Top of Entries shown

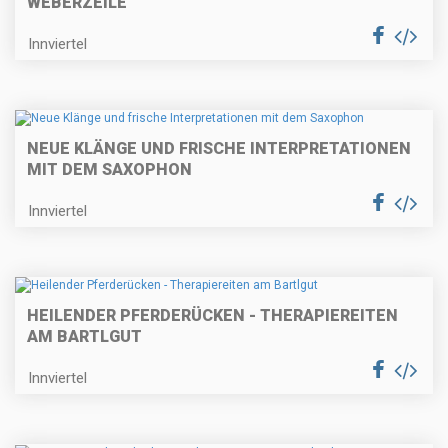
EBERZEILE"
Innviertel
NEUE KLÄNGE UND FRISCHE INTERPRETATIONEN
MIT DEM SAXOPHON
Innviertel
HEILENDER PFERDERÜCKEN - THERAPIEREITEN
AM BARTLGUT
Innviertel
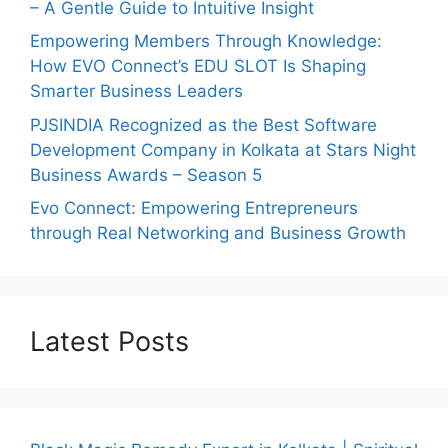
– A Gentle Guide to Intuitive Insight
Empowering Members Through Knowledge:
How EVO Connect’s EDU SLOT Is Shaping
Smarter Business Leaders
PJSINDIA Recognized as the Best Software
Development Company in Kolkata at Stars Night
Business Awards – Season 5
Evo Connect: Empowering Entrepreneurs
through Real Networking and Business Growth
Latest Posts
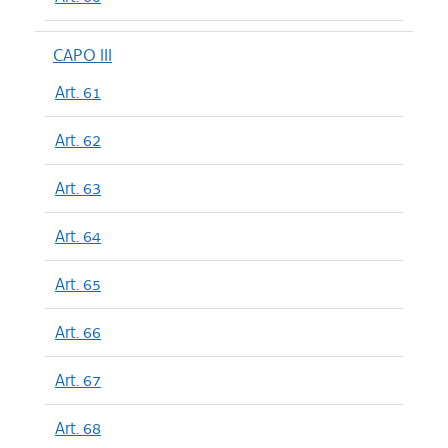
CAPO III
Art. 61
Art. 62
Art. 63
Art. 64
Art. 65
Art. 66
Art. 67
Art. 68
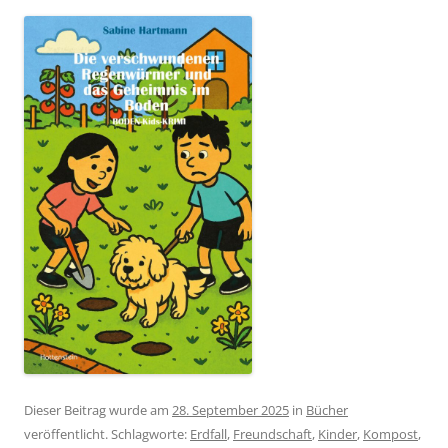
Dieser Beitrag wurde am
28. September 2025
in
Bücher
veröffentlicht. Schlagworte:
Erdfall
,
Freundschaft
,
Kinder
,
Kompost
,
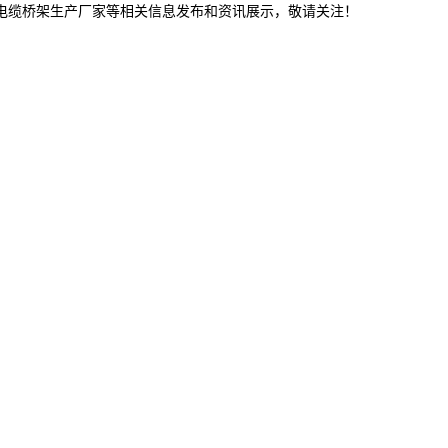
津电缆桥架生产厂家等相关信息发布和资讯展示，敬请关注！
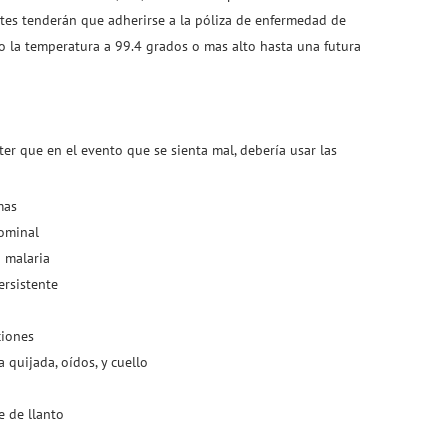
antes tenderán que adherirse a la póliza de enfermedad de
o la temperatura a 99.4 grados o mas alto hasta una futura
ter que en el evento que se sienta mal, debería usar las
mas
dominal
 malaria
ersistente
ciones
 quijada, oídos, y cuello
e de llanto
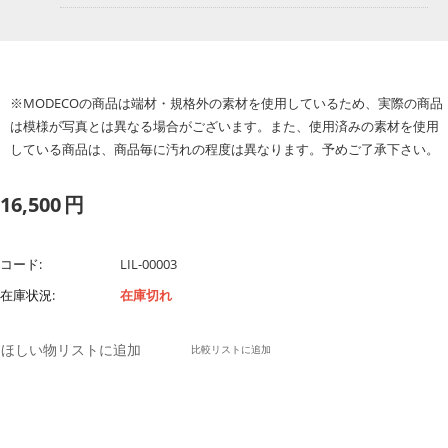
※MODECOの商品は端材・規格外の素材を使用しているため、実際の商品
は模様が写真とは異なる場合がございます。また、使用済みの素材を使用
している商品は、商品毎に汚れの程度は異なります。予めご了承下さい。
16,500
円
コード:
LIL-00003
在庫状況:
在庫切れ
ほしい物リストに追加
比較リストに追加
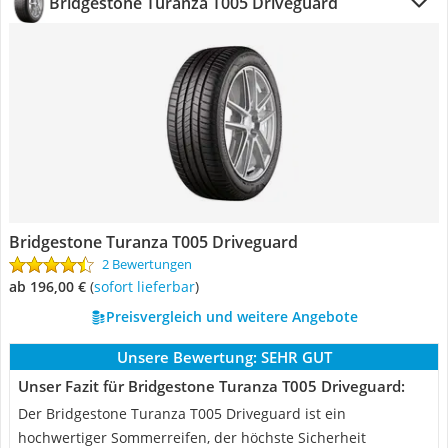
Bridgestone Turanza T005 Driveguard
Bridgestone Turanza T005 Driveguard
2 Bewertungen
ab 196,00 €
(
Sofort lieferbar
)
Preisvergleich und weitere Angebote
Unsere Bewertung:
SEHR GUT
Unser Fazit für Bridgestone Turanza T005 Driveguard:
Der Bridgestone Turanza T005 Driveguard ist ein
hochwertiger Sommerreifen, der höchste Sicherheit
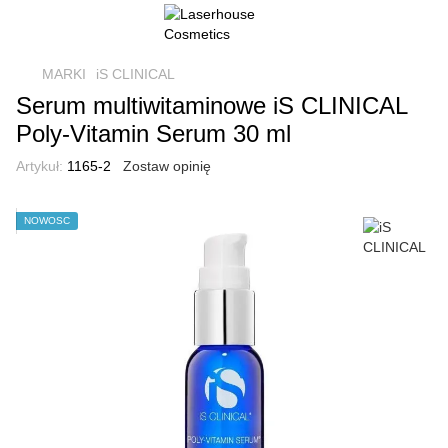
MARKI
iS CLINICAL
Serum multiwitaminowe iS CLINICAL
Poly-Vitamin Serum 30 ml
Artykuł:
1165-2
Zostaw opinię
NOWOŚĆ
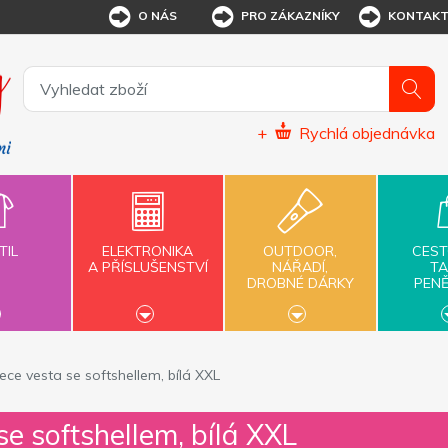
O NÁS
PRO ZÁKAZNÍKY
KONTAK
+
Rychlá objednávka
TIL
ELEKTRONIKA
OUTDOOR,
CEST
A PŘÍSLUŠENSTVÍ
NÁŘADÍ,
TA
DROBNÉ DÁRKY
PEN
ece vesta se softshellem, bílá XXL
se softshellem, bílá XXL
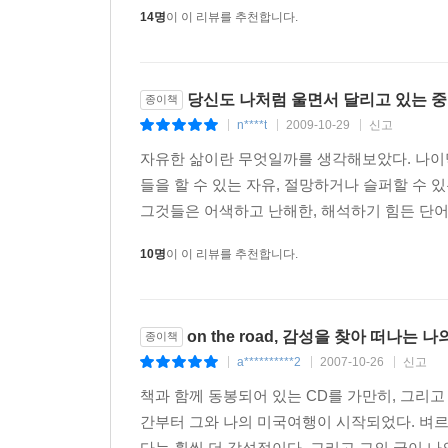
14명
이 이 리뷰를 추천합니다.
당신도 나처럼 울면서 달리고 있는 중
종이책
n****t
2009-10-29
신고
|
|
|
자유한 삶이란 무엇일까를 생각해보았다. 나이먹
들을 할 수 있는 자유, 절망하거나 슬퍼할 수 있
그것들은 어색하고 난해한, 해석하기 힘든 단어
10명
이 이 리뷰를 추천합니다.
on the road, 감성을 찾아 떠나는 
종이책
a**********2
2007-10-26
신고
|
|
|
책과 함께 동봉되어 있는 CD를 가만히, 그리고 
간부터 그와 나의 미국여행이 시작되었다. 벼르
다는 훨씬 더 감성적이다. 그리고 그의 글이 나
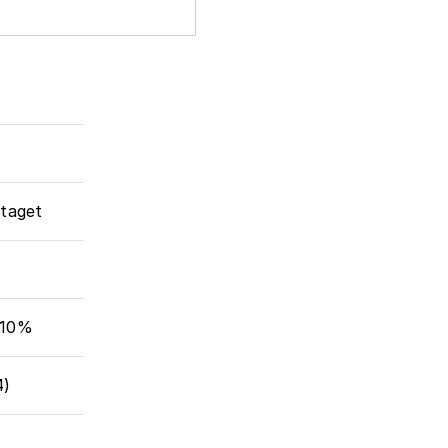
ptaget
 10%
4)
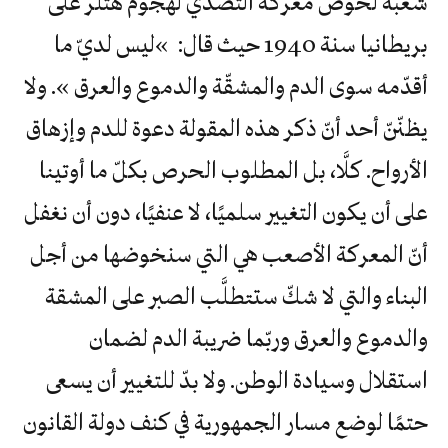
شعبه لخوض معركة التصدي لهجوم هتلر على
بريطانيا سنة 1940 حيث قال: »ليس لديّ ما
أقدّمه سوى الدم والمشقّة والدموع والعرق ». ولا
يظنّنّ أحد أنّ ذكر هذه المقولة دعوة للدم وإزهاق
الأرواح. كلَّا، بل المطلوب الحرص بكلّ ما أوتينا
على أن يكون التغيير سلميًا، لا عنفيًا، دون أن نغفل
أنّ المعركة الأصعب هي التي سنخوضها من أجل
البناء والتي لا شكّ ستتطلَّب الصبر على المشقة
والدموع والعرق وربّما ضريبة الدم لضمان
استقلال وسيادة الوطن. ولا بدّ للتغيير أن يسعى
حتمًا لوضع مسار الجمهورية في كنف دولة القانون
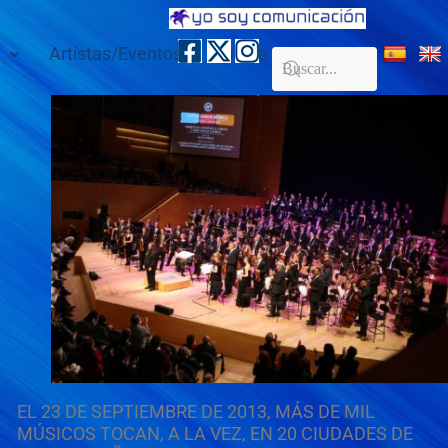
Artistas/Eventos
Galería
Contacto
EL 23 DE SEPTIEMBRE DE 2013, MÁS DE MIL
MÚSICOS TOCAN, A LA VEZ, EN 20 CIUDADES DE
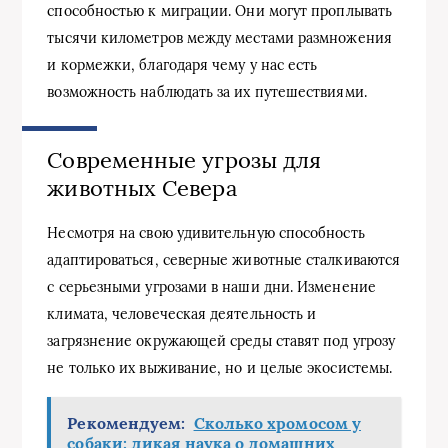
способностью к миграции. Они могут проплывать
тысячи километров между местами размножения
и кормежки, благодаря чему у нас есть
возможность наблюдать за их путешествиями.
Современные угрозы для
животных Севера
Несмотря на свою удивительную способность
адаптироваться, северные животные сталкиваются
с серьезными угрозами в наши дни. Изменение
климата, человеческая деятельность и
загрязнение окружающей среды ставят под угрозу
не только их выживание, но и целые экосистемы.
Рекомендуем:
Сколько хромосом у
собаки: дикая наука о домашних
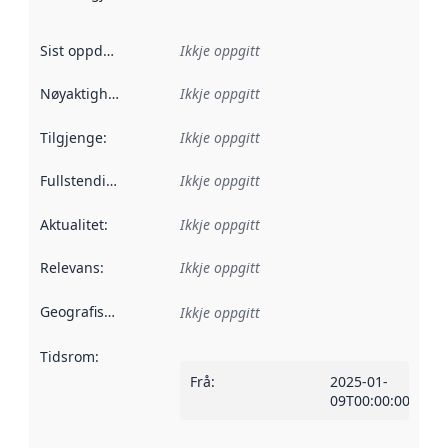
Sist oppdatert
:
Ikkje oppgitt
Nøyaktigheit
:
Ikkje oppgitt
Tilgjenge
:
Ikkje oppgitt
Fullstendigheit
:
Ikkje oppgitt
Aktualitet
:
Ikkje oppgitt
Relevans
:
Ikkje oppgitt
Geografisk område
:
Ikkje oppgitt
Tidsrom
:
Frå
:
2025-01-
09T00:00:00Z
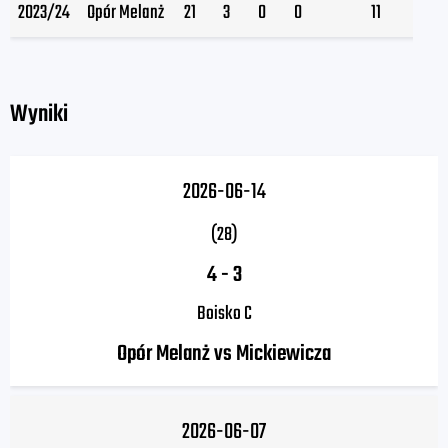
2023/24
Opór Melanż
21
3
0
0
11
Wyniki
2026-06-14
(28)
4
-
3
Boisko C
Opór Melanż vs Mickiewicza
2026-06-07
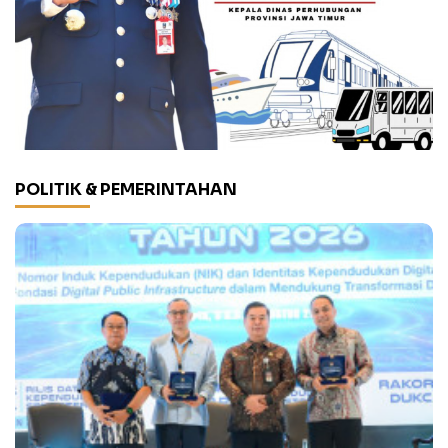
POLITIK & PEMERINTAHAN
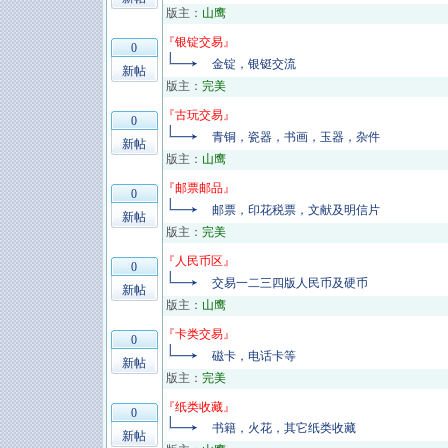
版主：
山鹰
『
银锭交易
』
0
金锭，银铤交流
新帖
版主：
完美
『
古玩交易
』
0
青铜，瓷器，书画，玉器，杂件
新帖
版主：
山鹰
『
邮票邮品
』
0
邮票，印花税票，文献及明信片
新帖
版主：
完美
『
人民币区
』
0
交易一二三四版人民币及硬币
新帖
版主：
山鹰
『
卡类交易
』
0
磁卡，电话卡等
新帖
版主：
完美
『
纸类收藏
』
0
书籍，火花，其它纸类收藏
新帖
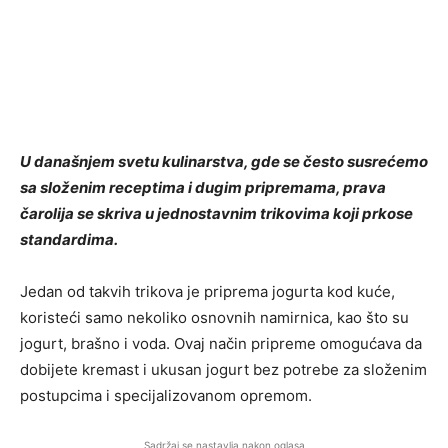
U današnjem svetu kulinarstva, gde se često susrećemo
sa složenim receptima i dugim pripremama, prava
čarolija se skriva u jednostavnim trikovima koji prkose
standardima.
Jedan od takvih trikova je priprema jogurta kod kuće,
koristeći samo nekoliko osnovnih namirnica, kao što su
jogurt, brašno i voda. Ovaj način pripreme omogućava da
dobijete kremast i ukusan jogurt bez potrebe za složenim
postupcima i specijalizovanom opremom.
Sadržaj se nastavlja nakon oglasa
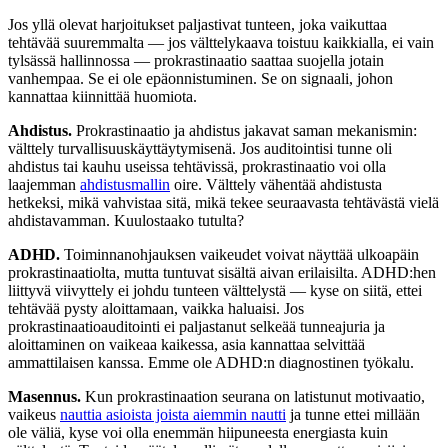
Jos yllä olevat harjoitukset paljastivat tunteen, joka vaikuttaa
tehtävää suuremmalta — jos välttelykaava toistuu kaikkialla, ei vain
tylsässä hallinnossa — prokrastinaatio saattaa suojella jotain
vanhempaa. Se ei ole epäonnistuminen. Se on signaali, johon
kannattaa kiinnittää huomiota.
Ahdistus.
Prokrastinaatio ja ahdistus jakavat saman mekanismin:
välttely turvallisuuskäyttäytymisenä. Jos auditointisi tunne oli
ahdistus tai kauhu useissa tehtävissä, prokrastinaatio voi olla
laajemman
ahdistusmallin
oire. Välttely vähentää ahdistusta
hetkeksi, mikä vahvistaa sitä, mikä tekee seuraavasta tehtävästä vielä
ahdistavamman. Kuulostaako tutulta?
ADHD.
Toiminnanohjauksen vaikeudet voivat näyttää ulkoapäin
prokrastinaatiolta, mutta tuntuvat sisältä aivan erilaisilta. ADHD:hen
liittyvä viivyttely ei johdu tunteen välttelystä — kyse on siitä, ettei
tehtävää pysty aloittamaan, vaikka haluaisi. Jos
prokrastinaatioauditointi ei paljastanut selkeää tunneajuria ja
aloittaminen on vaikeaa kaikessa, asia kannattaa selvittää
ammattilaisen kanssa. Emme ole ADHD:n diagnostinen työkalu.
Masennus.
Kun prokrastinaation seurana on latistunut motivaatio,
vaikeus
nauttia asioista joista aiemmin nautti
ja tunne ettei millään
ole väliä, kyse voi olla enemmän hiipuneesta energiasta kuin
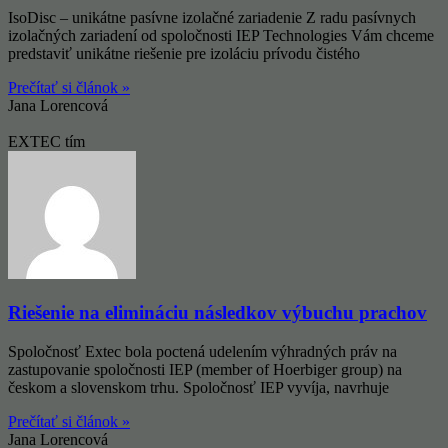
IsoDisc – unikátne pasívne izolačné zariadenie Z radu pasívnych
izolačných zariadení od spoločnosti IEP Technologies Vám chceme
predstaviť unikátne riešenie pre izoláciu prívodu čistého
Prečítať si článok »
Jana Lorencová
EXTEC tím
Riešenie na elimináciu následkov výbuchu prachov
Spoločnosť Extec bola poctená udelením výhradných práv na
zastupovanie spoločnosti IEP (member of Hoerbiger group) na
českom a slovenskom trhu. Spoločnosť IEP vyvíja, navrhuje
Prečítať si článok »
Jana Lorencová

Bottom of Entries shown

Return each line of the records above that contains the string "والدموع", copying the whole line. Matching is case-sensitive.

أقدّمه سوى الدم والمشقّة والدموع والعرق ». ولا
والدموع والعرق وربّما ضريبة الدم لضمان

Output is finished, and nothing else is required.